As pointless as such an exercise might seem in this car, it did reveal a lot about the X6 M's on-the-limit behaviour. We got the chance to alter the chassis, steering and stability control settings in a safe environment and as ever in an M car the driving options are myriad and tangibly effective. For starters, there seemed zero reason to use any setting other than Comfort for the power steering, as the other modes meant more effort at the wheel. The transmission is a development of BMW's familiar eight-speed automatic, though the driver can select several modes of operation, while the speed and ferocity of the changes can also be altered. It's a highlight of the car, offering up smooth, relaxed changes on the road, or violent, instantaneous up-shifts at the other end of the spectrum - if so desired.
BMW's DSC stability control system has an extra mode between fully on and off called MDM (M Dynamic Mode) and this proves to be a lot of fun on road and track, allowing enough slip so the X6 feels more like a rear-drive car. There's little need to modulate all the power though, as the four-wheel drive system works with the suite of active safety sub-systems to quickly divide it between the wheels and slingshot the car out of the bend towards the next one.
We drove rather more sedately on the road... That's where the Dynamic Drive active roll stabilisation system comes into its own, theoretically making the X6 more comfortable when it's not being driven with 'enthusiasm'. It certainly never causes uncomfortable sudden jerks through the chassis, even over bumpy roads, but the firm suspension and low profile tyres limit how cushy it can be and over certain surfaces the whole car jiggles about on its springs a little. More noticeable, however, is the pronounced tyre noise when driving on concrete sections of road.
Speaking of noise, the X6 M's V8 engine isn't the most melodic. It's loud and purposeful for sure, but it sounds better from the outside than it does for the occupants - which is a shame.

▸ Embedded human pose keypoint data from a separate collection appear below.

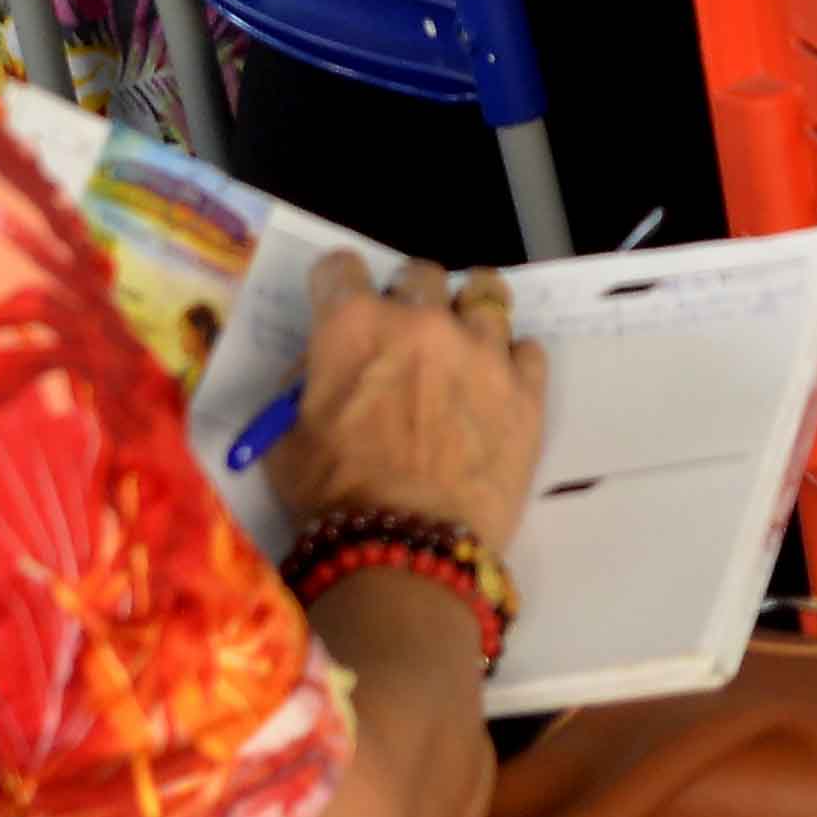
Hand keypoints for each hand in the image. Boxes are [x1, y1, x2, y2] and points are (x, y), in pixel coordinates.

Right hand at [263, 260, 543, 548]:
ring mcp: (481, 353)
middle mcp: (420, 322)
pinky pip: (529, 350)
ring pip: (487, 295)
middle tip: (405, 335)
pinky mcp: (525, 393)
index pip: (341, 266)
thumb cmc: (334, 496)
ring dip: (470, 314)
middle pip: (420, 274)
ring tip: (465, 343)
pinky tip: (497, 386)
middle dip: (408, 296)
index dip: (337, 285)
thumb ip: (302, 386)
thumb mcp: (287, 436)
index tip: (341, 305)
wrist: (407, 550)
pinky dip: (512, 362)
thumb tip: (320, 370)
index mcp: (353, 326)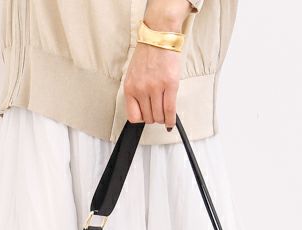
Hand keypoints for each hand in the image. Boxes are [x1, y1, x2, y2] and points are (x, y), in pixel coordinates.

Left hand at [123, 0, 191, 129]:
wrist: (158, 37)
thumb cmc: (147, 54)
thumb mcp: (134, 75)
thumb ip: (136, 92)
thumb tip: (143, 109)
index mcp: (130, 87)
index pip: (133, 116)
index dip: (141, 119)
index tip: (146, 117)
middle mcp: (141, 89)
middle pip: (148, 118)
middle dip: (154, 118)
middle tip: (158, 112)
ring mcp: (155, 88)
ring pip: (159, 116)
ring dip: (163, 118)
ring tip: (165, 113)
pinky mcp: (170, 85)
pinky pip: (170, 110)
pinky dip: (171, 119)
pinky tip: (171, 121)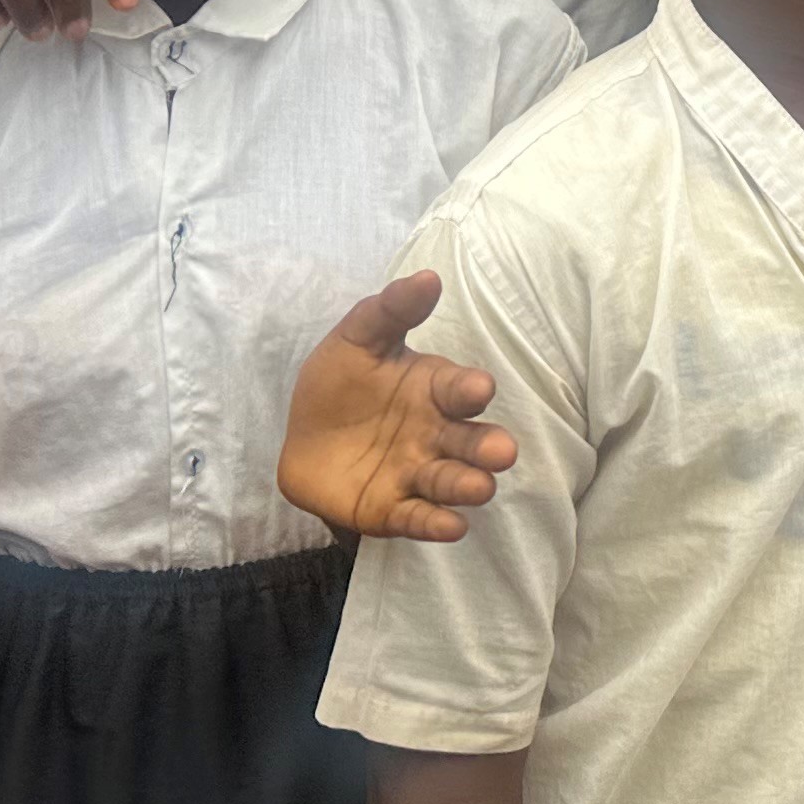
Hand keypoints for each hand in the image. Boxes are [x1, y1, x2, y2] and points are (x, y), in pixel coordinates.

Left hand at [278, 270, 520, 541]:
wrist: (300, 438)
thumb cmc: (339, 385)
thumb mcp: (356, 340)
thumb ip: (390, 310)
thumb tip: (428, 277)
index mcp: (433, 390)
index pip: (458, 390)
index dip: (469, 390)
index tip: (479, 389)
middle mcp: (435, 434)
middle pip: (468, 441)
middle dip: (487, 446)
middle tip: (503, 452)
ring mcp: (416, 474)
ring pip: (450, 481)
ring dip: (468, 485)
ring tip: (481, 487)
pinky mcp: (393, 510)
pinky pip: (417, 517)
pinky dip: (436, 522)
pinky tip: (452, 525)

What you get for your Money:
Now, we'll admit that the X6 M is an astounding engineering feat, effectively challenging the laws of physics. It's the top of the X6 tree and it certainly grabs attention and tells the world you've made it. It is also packed with all the luxuries that such a car should have as standard. Buyers may want to personalise it further using the BMW Individual service, but really, the base specification is fine. However, it comes at an eye-watering price of €172,240. That's over €35,000 more than the BMW M5 and more than double the price of the entry-level X6. Double. We'd be sorely tempted to go for the equally impressive X6 M50d model (a snip at €115,170) and dip into the options list to make it even more special. Or maybe the new X5 M, which shares everything with the X6 other than its divisive appearance - it's a bargain €166,790.
BMW's M engineers are particularly proud of the cooling system on the X6 M. A network of low- and high-temperature radiators work together to control the temperatures of the turbochargers, intake air, front brakes, transmission and engine and BMW is confident that it all works perfectly well no matter how much track abuse is meted out. Should be handy for those stressful school runs...
Buyers of cars like the new BMW X6 M don't bring their pride and joy to the race circuit regularly to play, but they are likely to buy into the race-bred image. BMW's M division, as ever, has added credibility to that by making its new range-topper more capable in the corners than it has any right to be. It's not as engaging as say a BMW M4, but for a two-tonne SUV it's blisteringly fast - and not just in a straight line.